Arizona’s Craig Barrett: Don’t cut education funding (in California)

by David Safier

I smell a whiff of hypocrisy emanating from Intel's ex-CEO.

Craig Barrett, Gov. Brewer's education point man, wrote a letter to California's Governor Brown begging him not to cut funding for high school science.

"I am writing to express dismay about your proposed budget’s reduction of California’s high school graduation course requirements in science from two years to one year."

Shorter Barrett: School funding is important. If you cut too deep, you harm students' educations.

This is the same Craig Barrett who said funding isn't a problem in Arizona K-12 education. Our last-in-the-nation per student spending won't get in the way of improving student performance.

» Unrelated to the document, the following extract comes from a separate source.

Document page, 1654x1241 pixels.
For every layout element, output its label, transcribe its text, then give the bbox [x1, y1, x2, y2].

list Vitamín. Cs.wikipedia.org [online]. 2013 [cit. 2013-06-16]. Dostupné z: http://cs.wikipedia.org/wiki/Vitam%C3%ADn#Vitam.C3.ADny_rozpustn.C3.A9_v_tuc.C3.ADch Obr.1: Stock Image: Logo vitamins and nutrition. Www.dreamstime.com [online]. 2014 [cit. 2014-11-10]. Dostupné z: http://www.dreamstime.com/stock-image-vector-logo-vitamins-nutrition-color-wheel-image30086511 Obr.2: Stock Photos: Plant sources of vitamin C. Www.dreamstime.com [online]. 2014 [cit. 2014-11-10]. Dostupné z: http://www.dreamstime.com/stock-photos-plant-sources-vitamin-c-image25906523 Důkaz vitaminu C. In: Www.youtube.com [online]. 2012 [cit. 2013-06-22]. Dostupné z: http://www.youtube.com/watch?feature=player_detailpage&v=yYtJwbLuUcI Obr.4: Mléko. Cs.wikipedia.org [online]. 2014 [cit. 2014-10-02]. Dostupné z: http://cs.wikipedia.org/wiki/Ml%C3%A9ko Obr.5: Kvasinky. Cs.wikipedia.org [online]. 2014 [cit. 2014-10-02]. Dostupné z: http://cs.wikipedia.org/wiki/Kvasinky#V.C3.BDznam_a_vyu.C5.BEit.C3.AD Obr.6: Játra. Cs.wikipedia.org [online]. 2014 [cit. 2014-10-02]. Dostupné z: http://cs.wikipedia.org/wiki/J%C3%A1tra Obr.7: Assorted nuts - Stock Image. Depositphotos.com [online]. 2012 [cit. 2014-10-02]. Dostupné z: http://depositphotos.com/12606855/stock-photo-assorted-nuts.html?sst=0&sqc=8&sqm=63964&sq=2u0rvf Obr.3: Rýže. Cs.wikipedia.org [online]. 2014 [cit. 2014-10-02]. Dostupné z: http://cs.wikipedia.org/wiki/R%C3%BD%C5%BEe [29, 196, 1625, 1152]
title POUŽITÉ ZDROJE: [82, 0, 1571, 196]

[Barrett] said the prime goal of the council will be to get Arizona to adopt core national achievement standards for students, and then, using those as benchmarks, to make sure their performance improves.

But Barrett, while acknowledging Arizona is "not terribly high" on funding per student compared with other states, rejected the idea that more money is at least part of the answer.

Shorter Barrett: You can maintain and raise student performance without raising school funding.

California's per student funding is higher than Arizona's, so, using Barrett's Arizona logic, there should be plenty of room for cuts. His advice to Gov. Brown should be, "California education is amply funded, so cuts are fine. Just don't cut science requirements." Unless, of course, quality education needs ample funding.